### TASK INSTRUCTIONS
1) According to the band interview, who is the frontwoman of American Pinup?
2) Pick up the American Pinup interview after its final line and write what follows.

### EXTRACTED TEXT

AMERICAN PINUP is a mixture of all the coolest rock subgenres, from folk rock and rockabilly to punk rock and ska. They have recently released a new album called “Change Machine” and served a beautifully written, powerful and sincere party songs, perfect to make your autumn happier :) Taste it below.
To make your meal as enjoyable as possible, I decided to partner with the band and bring you some insightful and entertaining commentary. The band’s frontwoman Lauren West was so kind to take some time with me and answer a couple of questions about the band, their plans and what really gets them going. Check it out!
Hey guys! Finally we meet! Haha :) How are you?
We’re doing great! We just had an amazing record release show earlier this month and it put us in one of those long-lasting good moods.
Being a big fan of classic pinup and Brian Fallon ;) you fit in with “Change Machine” perfectly to my plans! Pity it’s not summer though, haha. The album is a perfect summer companion, you know? :) How do you feel about this record?
We’re really happy with it. It’s more mature than our prior releases. I’m proud of every song and I think it came out better than we all expected. We went into it with a pretty specific vision and we actually ended up fulfilling it. It’s a great sense of achievement.
You’re known from blending punk rock, rockabilly, surf rock, pop, folk, and God knows what else into one hell of a mixture of soulful and heartfelt rock music. Have you tried something new this time? Tell me about the writing process.

### MATERIAL SHOWN
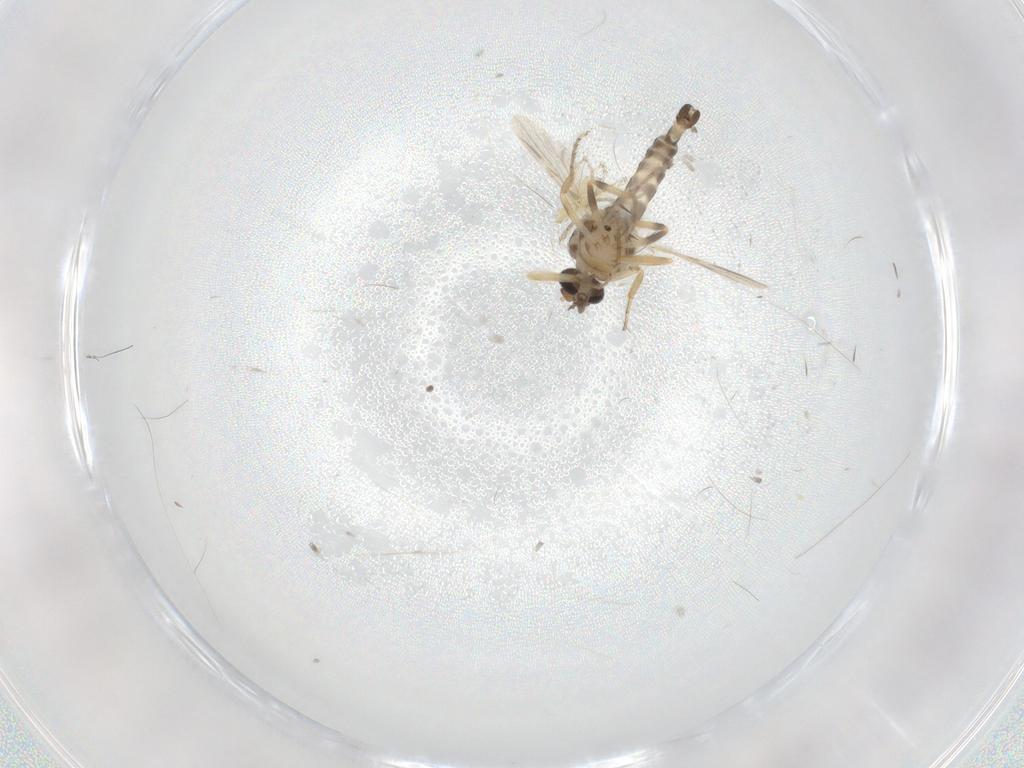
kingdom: Animalia
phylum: Arthropoda
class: Insecta
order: Diptera
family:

### ANSWERS FOR THIS EXERCISE
1) Lauren West

2)
We definitely still blend all of those genres together, as we’ve come to be known for, but it’s certainly not an intentional part of the writing process. I think we have pretty eclectic tastes as a band, and I think that has helped us a lot as artists. We all appreciate a good hook, and that’s really what it comes down to. We don’t sit down and say “let’s make this a rockabilly song” or “let’s make this one a little more punk.” We just let the song develop organically and write whatever we think sounds good. The bare bones of our songs are really just pop songs, for the most part. We just take those bones and create an arrangement that feels natural and suits our taste. We think a lot about how things will translate live and how an audience can become part of the performance. And then we think about how the song will be the most potent on a record, what sort of arrangement will have the most impact. I think being music fans is the most important thing we have in our arsenal. I go to shows and study the performance and I listen to records and analyze the structure and melody and lyrics of the songs. All of that stuff stays in my head and informs my own process. It’s a lot of attention to detail.
Was it a struggle to record it and produce properly? How do you remember the recording sessions?
Recording it was actually really fun. We worked with Mike Kalajian at Telegraph Recording in Poughkeepsie, NY and we went into it with a pretty particular vision of what we wanted these tracks to sound like. Tracking was pretty easy. I would say Mike has a pretty “bottom-heavy” style of producing in that we lay down the tracks quickly, in a really raw form, and work on things like tones in post. So mixing was the longest part of that process. There were a lot of little tweaks and decisions to make after tracking. It worked well for us because those little things were really the sort of decisions you can’t make until you hear a playback. Maybe you thought you wanted this kind of tone or backup vocal on a part and then when you hear it played back, something else seems more fitting. But overall the record came together pretty easily.
Nice :) Distribution-wise, have you added some new channels of sales? How would you sum up the recent years spent in Altercation Records’ roster?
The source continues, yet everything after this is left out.